Volume 14, Issue 3, 2005
DAMAGE MODELLING AND
SIMULATION OF COMPOSITE MATERIALS USING ULTRASONIC MEASUREMENTS
A. Paipetis1,2,
Y. Z. Pappas1,3,
D.E. Vlachos1
and V. Kostopoulos1
1Applied
Mechanics Laboratory, Dept of Mechanical & Aeronautical Engineering, University
of Patras
2Marine
Materials Technology Dept, Hellenic Naval Academy
3Moody
S.A., Member of Moody International Group of Companies, Athens
(Received 12/04; accepted 6/05 )
ABSTRACT
The monitoring of the elastic properties of Al2O3/Al2O3 composites during the
exposure at high temperature environment that simulates the working conditions
of a gas turbine has been performed non-destructively using ultrasonics.
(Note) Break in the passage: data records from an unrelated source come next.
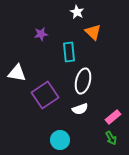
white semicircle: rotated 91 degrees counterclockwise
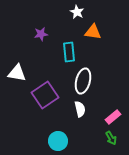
orange triangle: rotated 36 degrees counterclockwise
white semicircle: rotated 84 degrees counterclockwise
cyan circle: moved 2 px left, 1 px down
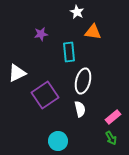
white triangle: rotated 36 degrees counterclockwise
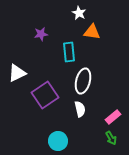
white star: moved 2 px right, 1 px down
orange triangle: moved 1 px left
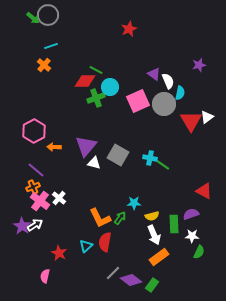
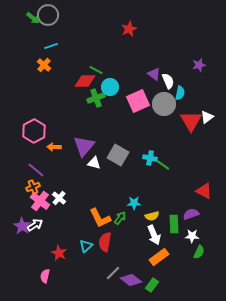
purple triangle at (86, 146): moved 2 px left
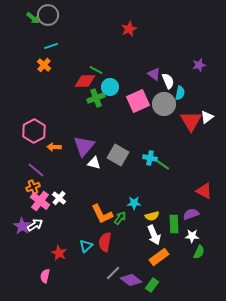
orange L-shape at (100, 218): moved 2 px right, 4 px up
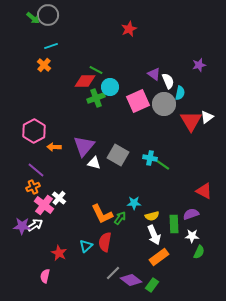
pink cross at (40, 201): moved 4 px right, 4 px down
purple star at (22, 226): rotated 30 degrees counterclockwise
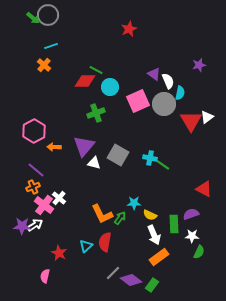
green cross at (96, 98): moved 15 px down
red triangle at (204, 191): moved 2 px up
yellow semicircle at (152, 216): moved 2 px left, 1 px up; rotated 40 degrees clockwise
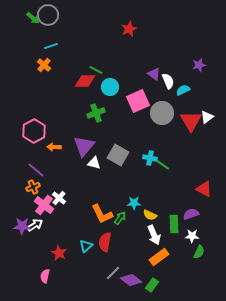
cyan semicircle at (180, 93): moved 3 px right, 3 px up; rotated 128 degrees counterclockwise
gray circle at (164, 104): moved 2 px left, 9 px down
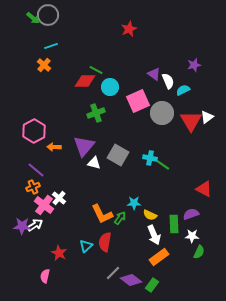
purple star at (199, 65): moved 5 px left
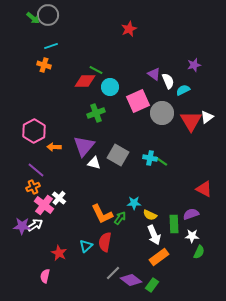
orange cross at (44, 65): rotated 24 degrees counterclockwise
green line at (163, 165): moved 2 px left, 4 px up
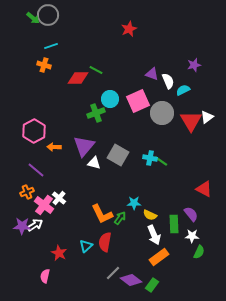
purple triangle at (154, 74): moved 2 px left; rotated 16 degrees counterclockwise
red diamond at (85, 81): moved 7 px left, 3 px up
cyan circle at (110, 87): moved 12 px down
orange cross at (33, 187): moved 6 px left, 5 px down
purple semicircle at (191, 214): rotated 70 degrees clockwise
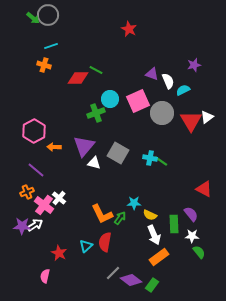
red star at (129, 29): rotated 21 degrees counterclockwise
gray square at (118, 155): moved 2 px up
green semicircle at (199, 252): rotated 64 degrees counterclockwise
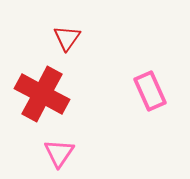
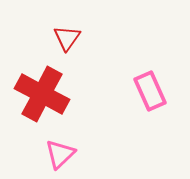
pink triangle: moved 1 px right, 1 px down; rotated 12 degrees clockwise
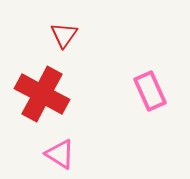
red triangle: moved 3 px left, 3 px up
pink triangle: rotated 44 degrees counterclockwise
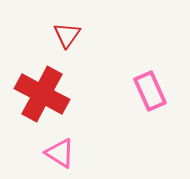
red triangle: moved 3 px right
pink triangle: moved 1 px up
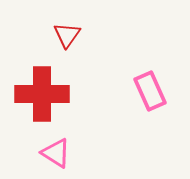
red cross: rotated 28 degrees counterclockwise
pink triangle: moved 4 px left
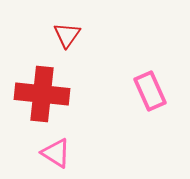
red cross: rotated 6 degrees clockwise
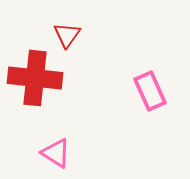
red cross: moved 7 px left, 16 px up
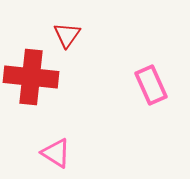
red cross: moved 4 px left, 1 px up
pink rectangle: moved 1 px right, 6 px up
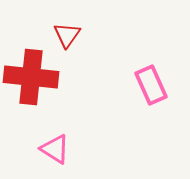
pink triangle: moved 1 px left, 4 px up
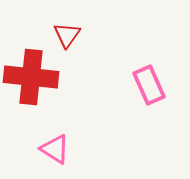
pink rectangle: moved 2 px left
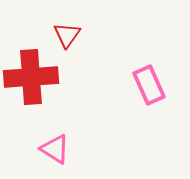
red cross: rotated 10 degrees counterclockwise
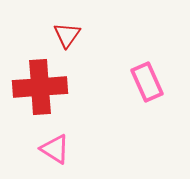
red cross: moved 9 px right, 10 px down
pink rectangle: moved 2 px left, 3 px up
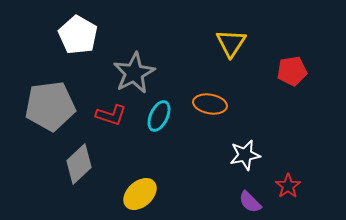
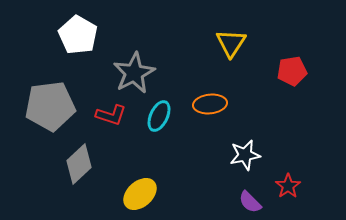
orange ellipse: rotated 16 degrees counterclockwise
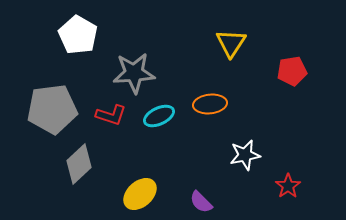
gray star: rotated 24 degrees clockwise
gray pentagon: moved 2 px right, 3 px down
cyan ellipse: rotated 40 degrees clockwise
purple semicircle: moved 49 px left
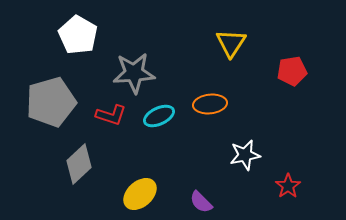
gray pentagon: moved 1 px left, 7 px up; rotated 9 degrees counterclockwise
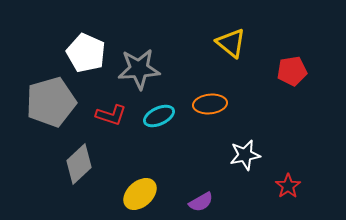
white pentagon: moved 8 px right, 18 px down; rotated 6 degrees counterclockwise
yellow triangle: rotated 24 degrees counterclockwise
gray star: moved 5 px right, 4 px up
purple semicircle: rotated 75 degrees counterclockwise
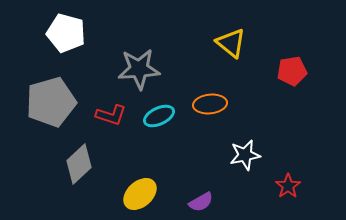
white pentagon: moved 20 px left, 20 px up; rotated 9 degrees counterclockwise
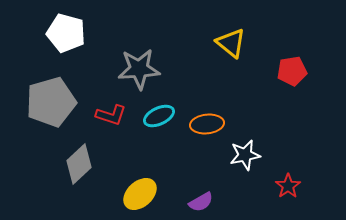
orange ellipse: moved 3 px left, 20 px down
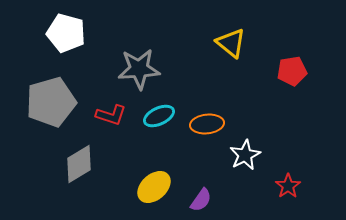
white star: rotated 16 degrees counterclockwise
gray diamond: rotated 12 degrees clockwise
yellow ellipse: moved 14 px right, 7 px up
purple semicircle: moved 2 px up; rotated 25 degrees counterclockwise
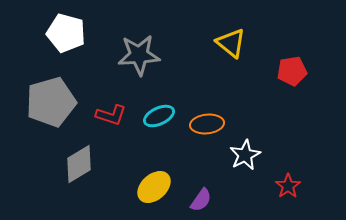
gray star: moved 14 px up
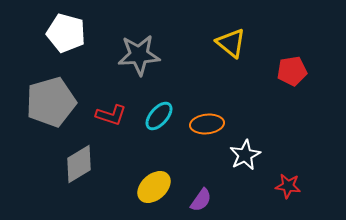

The
applied methodology is based on velocity measurements of the elastic waves that
propagate in an orthotropic medium. These were estimated experimentally using a
custom pulser-receiver setup which allows control of the angle of the incident
pulse on the sample, while the latter is immersed in a water bath. The
derivation of the elastic constants in order to reproduce the stiffness matrix
of the composite is an inverse wave propagation problem described by the
Christoffel equation. The damage initiation and propagation as depicted by the
deterioration of the moduli of the material was described using deterministic
and stochastic approaches. Finally, the damage accumulation process was
simulated as a Markov process.